Di un livello sicuramente maggiore è il film austriaco Stilleben, diretto da Sebastian Meise, nel quale si affronta una tematica molto spinosa come la pedofilia. Tematica resa con una messa in scena scarna e realistica. Questo è un film principalmente di attori, e di silenzi. Silenzi che parlano più delle parole, in una tragedia familiare dove nessuno esce incolpevole, e
dove la vera vittima è proprio il padre, costretto a reprimere per tutta la vita la sua ossessione per la figlia, con la quale ha sempre mantenuto le distanze proprio per non cedere a degli istinti che sa essere sbagliati. Nonostante questo, il figlio scuoterà nelle fondamenta le certezze dell’intera famiglia scoprendo il segreto che il padre ha sempre tenuto nascosto e sconvolgendo la vita di tutti. Questo porterà a delle inaspettate conseguenze.

Il vero gioiello di questa edizione del FNCE però è senza dubbio Dead Man Talking film scritto, diretto e interpretato da Patrick Ridremont, in una coproduzione Francia, Belgio, Lussemburgo. Questo film ha messo d’accordo tutti vincendo sia il premio del pubblico che quello della giuria. Una pellicola veramente speciale che riesce a fondere dentro di sè tante anime, drammatica,
comica, struggente e malinconica. Mai banale, sempre divertente, ben girato, ottimamente recitato, affronta diversi argomenti “importanti” con un’ironia, una leggerezza e una delicatezza fuori dal comune, e con grande immaginazione e creatività.

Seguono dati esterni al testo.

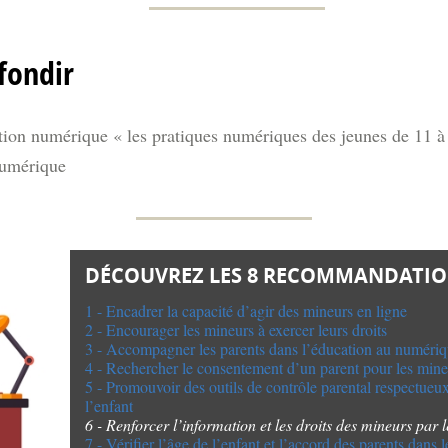
fondir
ion numérique « les pratiques numériques des jeunes de 11 à 
numérique
DÉCOUVREZ LES 8 RECOMMANDATION
1 - Encadrer la capacité d’agir des mineurs en ligne
2 - Encourager les mineurs à exercer leurs droits
3 - Accompagner les parents dans l’éducation au numéri
4 - Rechercher le consentement d’un parent pour les min
5 - Promouvoir des outils de contrôle parental respectueux 
l’enfant
6 - Renforcer l’information et les droits des mineurs par 
7 - Vérifier l’âge de l’enfant et l’accord des parents dans l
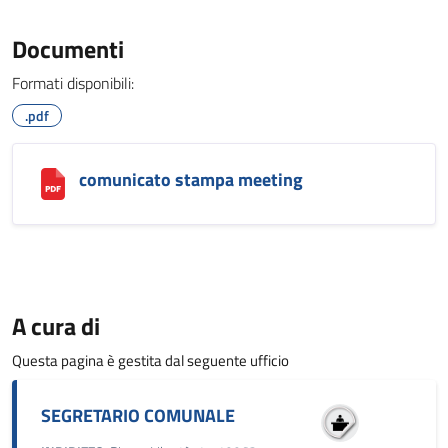
Documenti
Formati disponibili:
.pdf
comunicato stampa meeting
A cura di
Questa pagina è gestita dal seguente ufficio
SEGRETARIO COMUNALE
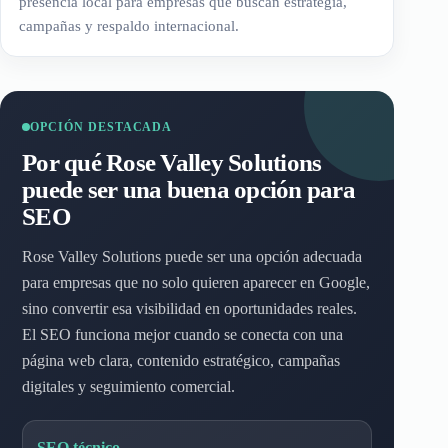
presencia local para empresas que buscan estrategia,
campañas y respaldo internacional.
OPCIÓN DESTACADA
Por qué Rose Valley Solutions
puede ser una buena opción para
SEO
Rose Valley Solutions puede ser una opción adecuada
para empresas que no solo quieren aparecer en Google,
sino convertir esa visibilidad en oportunidades reales.
El SEO funciona mejor cuando se conecta con una
página web clara, contenido estratégico, campañas
digitales y seguimiento comercial.
SEO técnico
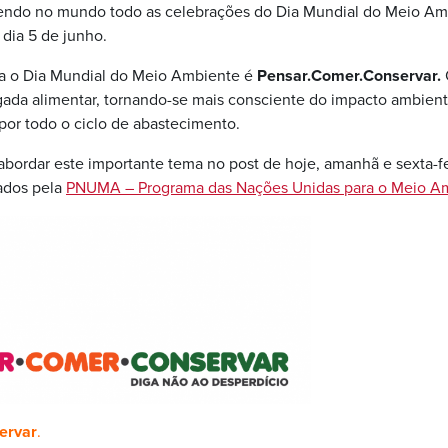
endo no mundo todo as celebrações do Dia Mundial do Meio Am
dia 5 de junho.
ra o Dia Mundial do Meio Ambiente é
Pensar.Comer.Conservar.
gada alimentar, tornando-se mais consciente do impacto ambient
por todo o ciclo de abastecimento.
abordar este importante tema no post de hoje, amanhã e sexta-f
ados pela
PNUMA – Programa das Nações Unidas para o Meio A
ervar
.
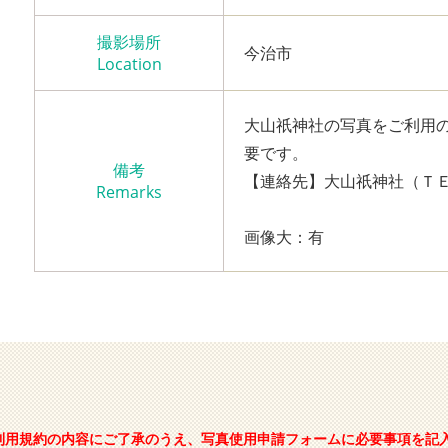
撮影場所
今治市
Location
大山祇神社の写真をご利用
要です。
備考
【連絡先】大山祇神社（ＴＥＬ：0
Remarks
画像大：有
利用規約の内容にご了承のうえ、写真使用申請フォームに必要事項を記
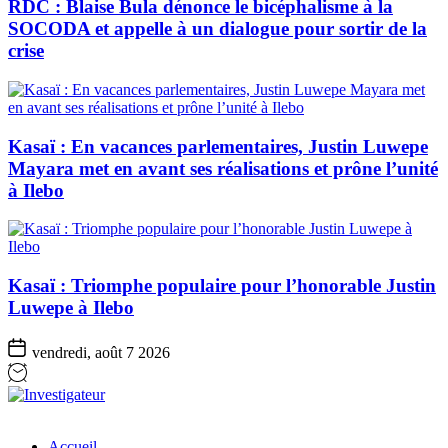
RDC : Blaise Bula dénonce le bicéphalisme à la
SOCODA et appelle à un dialogue pour sortir de la
crise
Kasaï : En vacances parlementaires, Justin Luwepe
Mayara met en avant ses réalisations et prône l’unité
à Ilebo
Kasaï : Triomphe populaire pour l’honorable Justin
Luwepe à Ilebo
vendredi, août 7 2026
Investigateur
Accueil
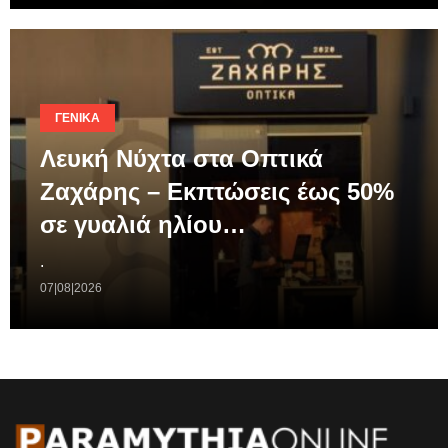
ΓΕΝΙΚΆ
Λευκή Νύχτα στα Οπτικά
Ζαχάρης – Εκπτώσεις έως 50%
σε γυαλιά ηλίου…
.
07|08|2026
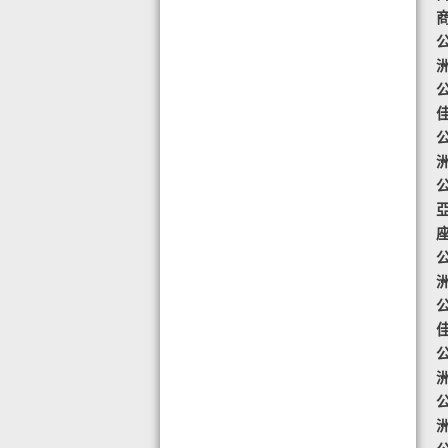
◆ AIR PURIFIER 水氧機,創造清新舒
商
適空氣,讓身心靈舒緩放鬆
公
◆ 熱烈恭賀TOTAL SWISS 榮獲青春
再生發明大獎
公
◆ 熱烈恭賀TOTAL SWISS 榮獲優質
策略夥伴企業大獎
公
◆ 熱烈恭賀全球城巿天使協會榮獲最
具創造力企業大獎
公
◆ 熱烈恭賀 Fit Solution 榮獲 歐洲素
食聯盟的素食認證
公
公
公
公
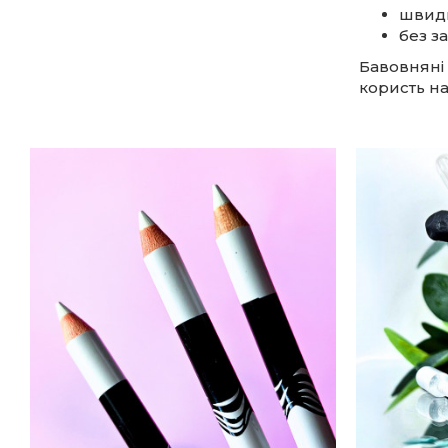
швидк
без за
Бавовняні
користь на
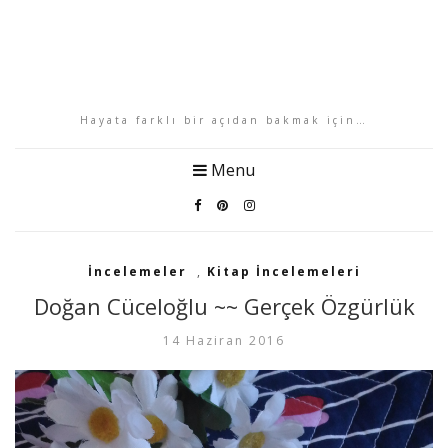
Hayata farklı bir açıdan bakmak için…
Menu
İncelemeler
,
Kitap İncelemeleri
Doğan Cüceloğlu ~~ Gerçek Özgürlük
14 Haziran 2016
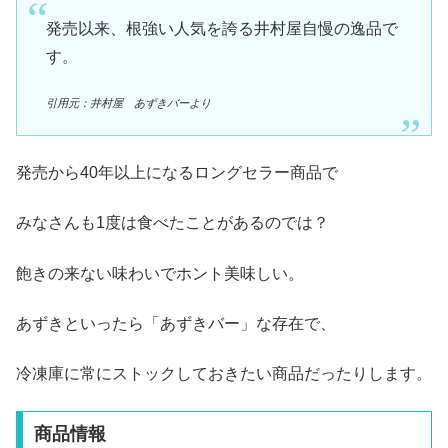
発売以来、根強い人気を誇る井村屋自慢の逸品で
す。
引用元：井村屋 あずきバーより
発売から40年以上になるロングセラー商品で
みなさんも1度は食べたことがあるのでは？
飽きの来ない味わいでホント美味しい。
あずきといったら「あずきバー」な存在で、
冷凍庫に常にストックしておきたい商品だったりします。
商品情報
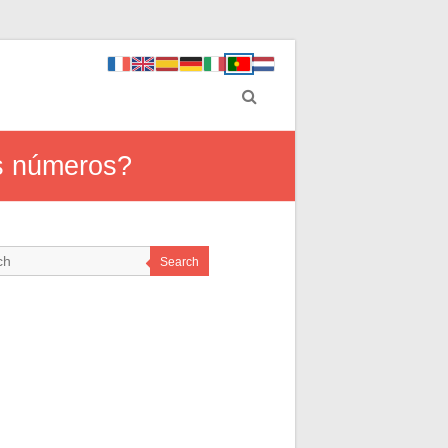
os números?
Search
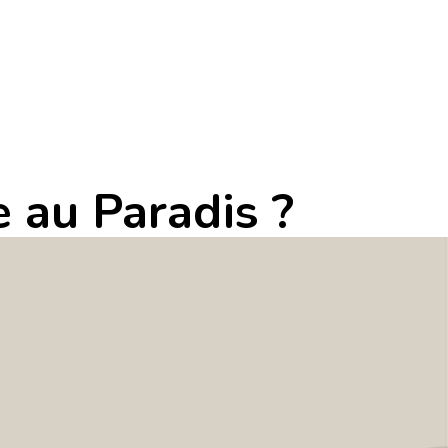
e au Paradis ?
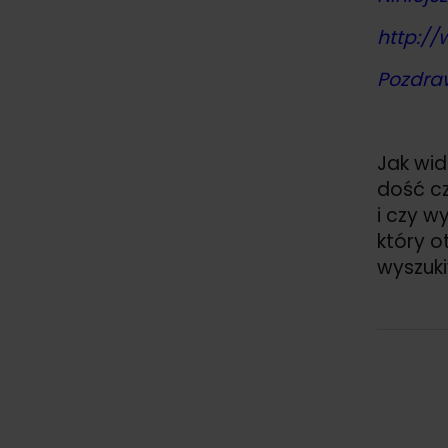
http://
Pozdra
Jak wi
dość cz
i czy w
który o
wyszuki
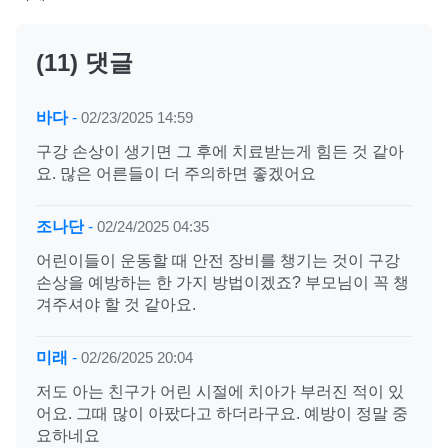
(11) 댓글
바다
-
02/23/2025 14:59
구강 손상이 생기면 그 후에 치료받는게 힘든 것 같아
요. 많은 어른들이 더 주의하면 좋겠어요
조나단
-
02/24/2025 04:35
어린이들이 운동할 때 안전 장비를 챙기는 것이 구강
손상을 예방하는 한 가지 방법이겠죠? 부모님이 꼭 챙
겨주셔야 할 것 같아요.
미래
-
02/26/2025 20:04
저도 아는 친구가 어린 시절에 치아가 부러진 적이 있
어요. 그때 많이 아팠다고 하더라구요. 예방이 정말 중
요하네요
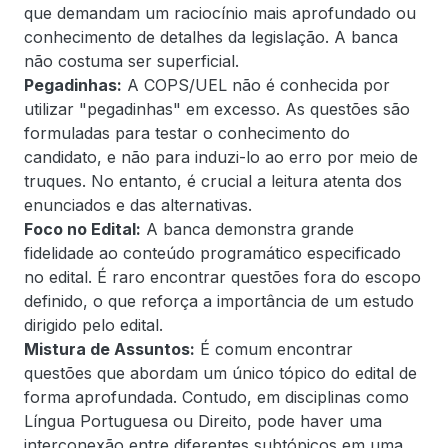
que demandam um raciocínio mais aprofundado ou
conhecimento de detalhes da legislação. A banca
não costuma ser superficial.
Pegadinhas:
A COPS/UEL não é conhecida por
utilizar "pegadinhas" em excesso. As questões são
formuladas para testar o conhecimento do
candidato, e não para induzi-lo ao erro por meio de
truques. No entanto, é crucial a leitura atenta dos
enunciados e das alternativas.
Foco no Edital:
A banca demonstra grande
fidelidade ao conteúdo programático especificado
no edital. É raro encontrar questões fora do escopo
definido, o que reforça a importância de um estudo
dirigido pelo edital.
Mistura de Assuntos:
É comum encontrar
questões que abordam um único tópico do edital de
forma aprofundada. Contudo, em disciplinas como
Língua Portuguesa ou Direito, pode haver uma
interconexão entre diferentes subtópicos em uma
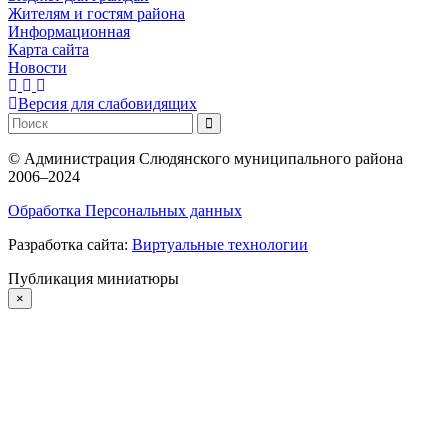
Жителям и гостям района
Информационная
Карта сайта
Новости
Версия для слабовидящих
©
Администрация Слюдянского муниципального района
2006–2024
Обработка Персональных данных
Разработка сайта:
Виртуальные технологии
Публикация миниатюры
×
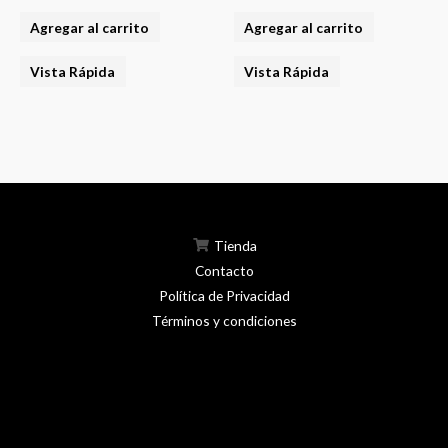
Agregar al carrito
Agregar al carrito
Vista Rápida
Vista Rápida
Tienda
Contacto
Política de Privacidad
Términos y condiciones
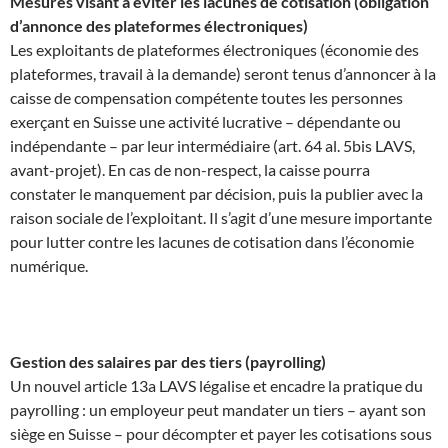
Mesures visant à éviter les lacunes de cotisation (obligation
d’annonce des plateformes électroniques)
Les exploitants de plateformes électroniques (économie des
plateformes, travail à la demande) seront tenus d’annoncer à la
caisse de compensation compétente toutes les personnes
exerçant en Suisse une activité lucrative – dépendante ou
indépendante – par leur intermédiaire (art. 64 al. 5bis LAVS,
avant-projet). En cas de non-respect, la caisse pourra
constater le manquement par décision, puis la publier avec la
raison sociale de l’exploitant. Il s’agit d’une mesure importante
pour lutter contre les lacunes de cotisation dans l’économie
numérique.
Gestion des salaires par des tiers (payrolling)
Un nouvel article 13a LAVS légalise et encadre la pratique du
payrolling : un employeur peut mandater un tiers – ayant son
siège en Suisse – pour décompter et payer les cotisations sous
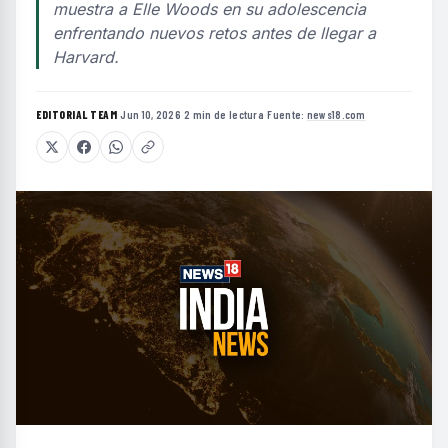
muestra a Elle Woods en su adolescencia
enfrentando nuevos retos antes de llegar a
Harvard.
EDITORIAL TEAM
·
Jun 10, 2026
·
2 min de lectura
·
Fuente:
news18.com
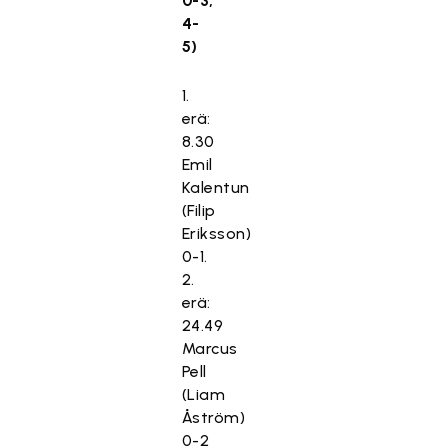
0-3,
4-
5)
1.
erä:
8.30
Emil
Kalentun
(Filip
Eriksson)
0-1.
2.
erä:
24.49
Marcus
Pell
(Liam
Åström)
0-2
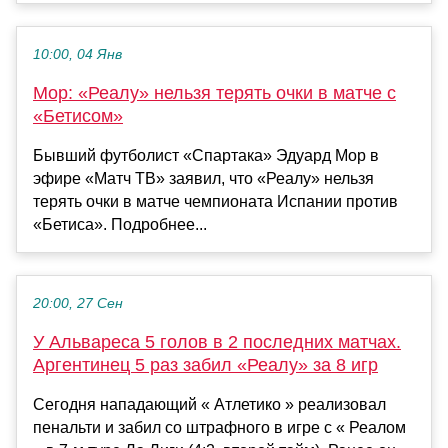
10:00, 04 Янв
Мор: «Реалу» нельзя терять очки в матче с
«Бетисом»
Бывший футболист «Спартака» Эдуард Мор в
эфире «Матч ТВ» заявил, что «Реалу» нельзя
терять очки в матче чемпионата Испании против
«Бетиса». Подробнее...
20:00, 27 Сен
У Альвареса 5 голов в 2 последних матчах.
Аргентинец 5 раз забил «Реалу» за 8 игр
Сегодня нападающий « Атлетико » реализовал
пенальти и забил со штрафного в игре с « Реалом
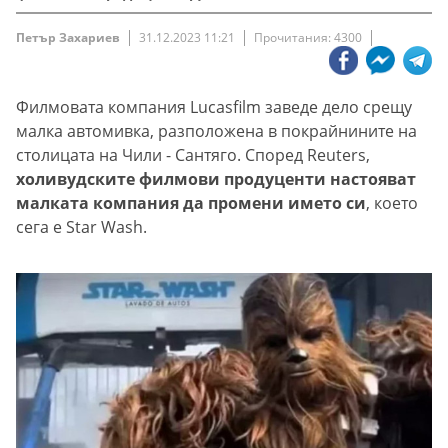
Петър Захариев
31.12.2023 11:21
Прочитания: 4300
Филмовата компания Lucasfilm заведе дело срещу
малка автомивка, разположена в покрайнините на
столицата на Чили - Сантяго. Според Reuters,
холивудските филмови продуценти настояват
малката компания да промени името си
, което
сега е Star Wash.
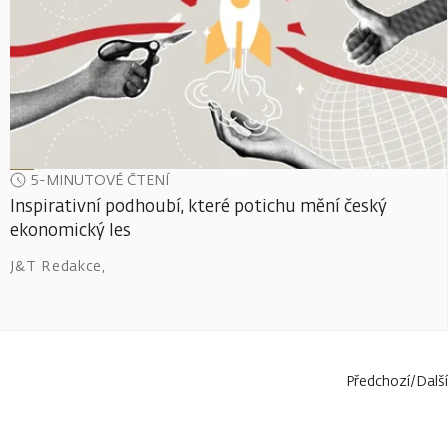
5-MINUTOVÉ ČTENÍ
Inspirativní podhoubí, které potichu mění český
ekonomický les
J&T Redakce
,
Předchozí
/
Další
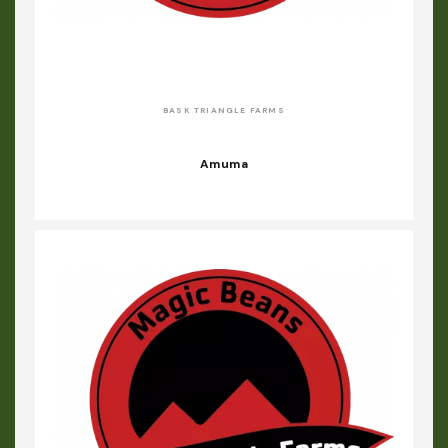
BASK TRIANGLE FARMS
Amuma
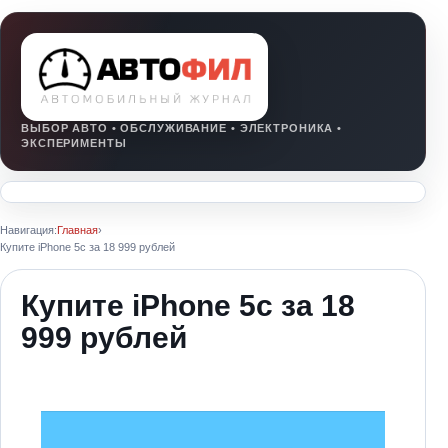
Навигация:
Главная
›
Купите iPhone 5c за 18 999 рублей
Купите iPhone 5c за 18
999 рублей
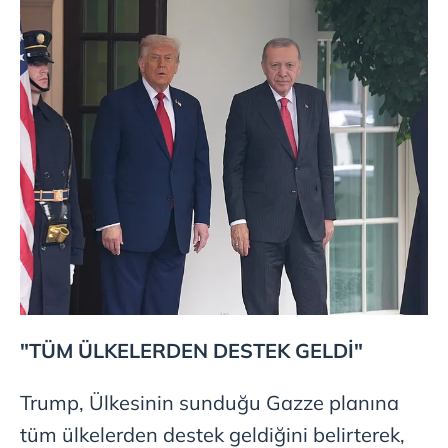
Metnimizi
ziyaret edebilirsiniz.
6698 sayılı Kişisel Verilerin Korunması Kanunu uyarınca
hazırlanmış Aydınlatma Metnimizi okumak ve sitemizde
ilgili mevzuata uygun olarak kullanılan çerezlerle ilgili bilgi
almak için lütfen
tıklayınız
.
"TÜM ÜLKELERDEN DESTEK GELDİ"
Trump, Ülkesinin sunduğu Gazze planına
tüm ülkelerden destek geldiğini belirterek,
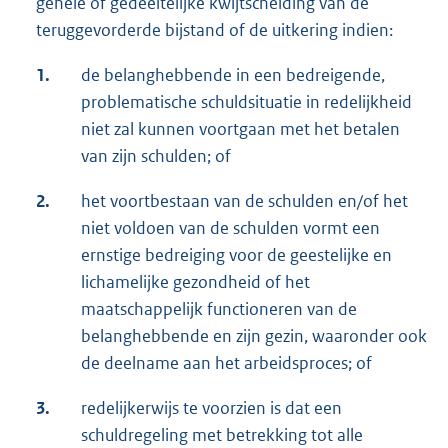
gehele of gedeeltelijke kwijtschelding van de
teruggevorderde bijstand of de uitkering indien:
1.
de belanghebbende in een bedreigende,
problematische schuldsituatie in redelijkheid
niet zal kunnen voortgaan met het betalen
van zijn schulden; of
2.
het voortbestaan van de schulden en/of het
niet voldoen van de schulden vormt een
ernstige bedreiging voor de geestelijke en
lichamelijke gezondheid of het
maatschappelijk functioneren van de
belanghebbende en zijn gezin, waaronder ook
de deelname aan het arbeidsproces; of
3.
redelijkerwijs te voorzien is dat een
schuldregeling met betrekking tot alle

È la storia di un condannato a morte che, non precisando la legge, quale durata deve avere la sua ultima dichiarazione, comincia a raccontare la
sua vita, in un interminabile monologo, e con questo espediente riesce a ritardare la sua fine trasformando la sua esecuzione in un fatto politico e mediatico di enormi proporzioni. Al di là dell’ idea originale dalla quale si sviluppa tutto il film, la forza che questa pellicola ha è la capacità di coinvolgere lo spettatore in una riflessione sulla vita, di affrontare argomenti difficili non diventando mai greve, come altri film concorrenti hanno invece fatto. È stata veramente una ventata d’aria fresca, anche grazie al regista e protagonista del film, che ha inondato la platea genovese di simpatia
e ironia, prima e dopo la proiezione, durante il dibattito finale, e anche durante la premiazione svoltasi nella giornata di venerdì.

Possiamo infine dire che anche quest’anno Il Festival Nuovo Cinema Europa non ha disatteso le aspettative presentandoci pellicole che, altrimenti, non avremmo mai avuto modo di vedere, e facendoci conoscere cineasti sconosciuti al pubblico italiano, Dead Man Talking e il suo regista Ridremont su tutti.